While the debate rages on whether QR codes are a passing fad or a marketing phenomenon, those little suckers continue to pop up all over the place. From product packaging to retail signs and even to food, almost any surface in the universe seems fair game for a QR code.
However, if brands deploy QR codes merely to claim they are using the latest social media marketing tool, then QR codes are doomed to fall in the "fad" bin, never to realize their full potential. The task for marketers is to use this interactive tool to deliver useful and meaningful experiences to their users.
SEE ALSO: Why QR Codes Are Here to Stay
So, how can you assess whether you are using QR codes to their full potential? Although very few QR marketing statistics exist, here are a few tips for businesses looking to deliver a meaningful QR code experience.
1. Define Your Purpose
The first thing to realize is that QR codes can be as much about utility as they are about marketing. The more your QR code enhances or streamlines the lives of customers, the more engagement you can expect. As such, the most important step in making your QR campaign a success is to think clearly about the purpose of your code.

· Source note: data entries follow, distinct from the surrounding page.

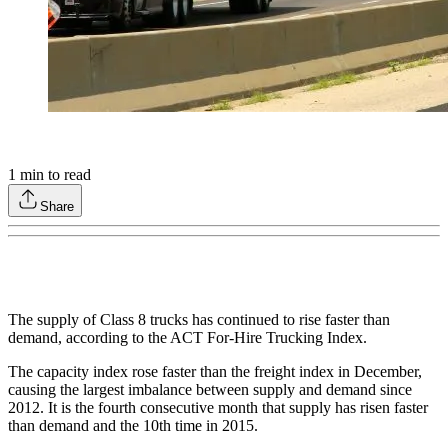
1
min to read
Share
The supply of Class 8 trucks has continued to rise faster than
demand, according to the ACT For-Hire Trucking Index.
The capacity index rose faster than the freight index in December,
causing the largest imbalance between supply and demand since
2012. It is the fourth consecutive month that supply has risen faster
than demand and the 10th time in 2015.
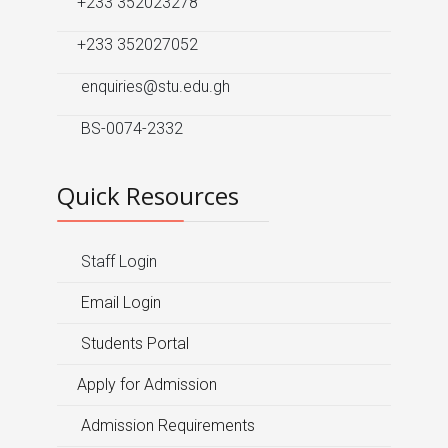
+233 352023278
+233 352027052
enquiries@stu.edu.gh
BS-0074-2332
Quick Resources
Staff Login
Email Login
Students Portal
Apply for Admission
Admission Requirements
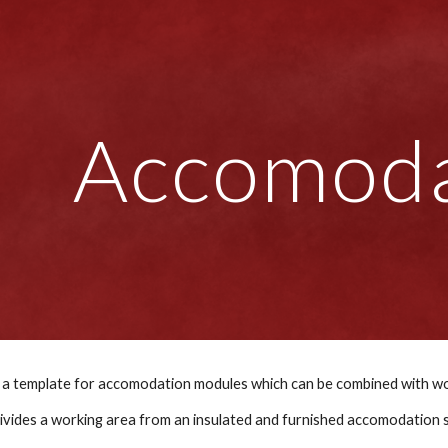
ip to main content
Skip to navigat
Accomoda
 divides a working area from an insulated and furnished accomodation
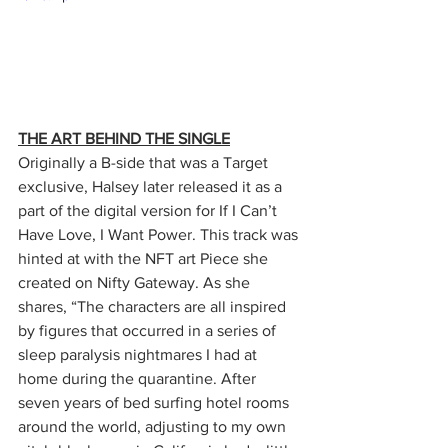
THE ART BEHIND THE SINGLE
Originally a B-side that was a Target 
exclusive, Halsey later released it as a 
part of the digital version for If I Can’t 
Have Love, I Want Power. This track was 
hinted at with the NFT art Piece she 
created on Nifty Gateway. As she 
shares, “The characters are all inspired 
by figures that occurred in a series of 
sleep paralysis nightmares I had at 
home during the quarantine. After 
seven years of bed surfing hotel rooms 
around the world, adjusting to my own 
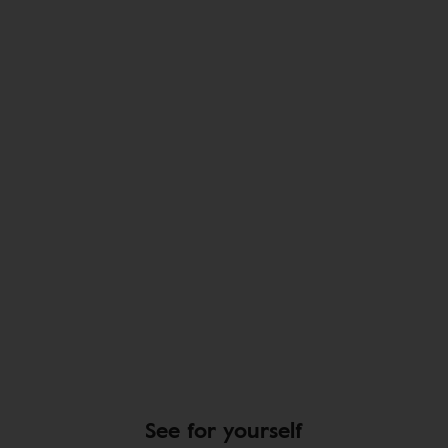
See for yourself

Is the purpose to provide an instructional video, a photo catalog of products, contact information or product suggestions?
Or are you looking to incentivize mobile purchasing behavior through coupons and loyalty rewards?
What is the advertiser hoping to garner – an email address, social media engagement, a phone call?
Are you seeking to provide information about a single product or about the entire brand line?
The clearer you are about the purpose of your campaign, the easier it will be to discern whether your goals have been achieved.
2. Call On Your Customers
Now that you have defined your purpose, craft a customer call to action. Think of your QR code as a doorway, only you need to explain what's hidden behind the door. The brief text sitting next to your code should be the world's shortest elevator pitch.
For instance, you'll see high scan rates if your code says, "Scan this code for an exclusive gift" or "Scan this code for our lowest price." Be sure to explain any incentive associated with the code truthfully — it will increase trust, consumer interaction and the overall return on your campaign.
3. Design and Usability Is Key
Understand that looks matter. Ideally, opt for a designer code rather than a black-and-white checker box. Designer codes earn higher scan-through rates, look better on your materials, and even provide an element of security to assure users that this is indeed the brand's QR code (and hasn't been somehow covered over).
SEE ALSO: 5 Big Mistakes To Avoid in Your QR Code Marketing Campaign
In addition, the design of the mobile landing page is critical. The cardinal sin in QR code campaigns is directing users to your desktop website. Not only does a desktop site provide little added value over what a user could have obtained without the code, but the site usually looks and functions terribly on a mobile phone. If you do not have a mobile-friendly version of your website, consider using one of the many available tools to create one. Using one of these platforms makes it easier to update content in real time and track campaign analytics.
4. Measuring Scans
The most important metric of a QR campaign should not be the number of daily scans. Rather, the length of engagement time that your code is generating should be a marketer's primary indicator of campaign success.
If people are spending two to three (or more) minutes on a link, the campaign is a success. The power of a QR code is to transform the user experience from a "quick glance" to a "deep dive." When users spend a lot of time on your QR site, it shows that you have developed something captivating — a brand worth the interaction.
On the flip side, having a low number of scans should not discourage the advertiser, although generating zero scans is a definite red flag. If no one is scanning the code, it's likely that something is wrong its scanability, or that its placement is not conducive to scanning (think high-up ads on the subway).
Another thing to keep an eye on is the number of scans over time. If your QR code has been constant displayed (e.g., in your retail window or on your cashier counter), you should see a long tail of interactivity as people continue to engage with your code. Achieve this by providing fresh content and incentives. Unlike other marketing vehicles (TV commercials and newspaper ads) that typically only generate one big spike in impressions, QR codes allow businesses a consistent promotional tier. If the number of scans drops to zero after the first week, this is a sign that there wasn't enough allure to the experience.
5. Social Metrics
Finally, businesses should look at the points of interaction beyond the QR code experience to judge the success of a campaign. Did a business receive more hits to its website, more followers on Twitter, more fans on Facebook? While trying out the latest high-tech marketing tools is fun, we must ultimately be driven by results.
The QR code experience is limited only by your imagination. The more creatively you can provide a meaningful customer experience, the more interaction your QR code campaign will enjoy.
QR codes provide metrics by tying real-world marketing (outdoor signs, magazine ads, etc.) to the mobile web. By being imaginative, purposeful and experimental with campaigns, advertisers and consumers alike can reap rich QR rewards.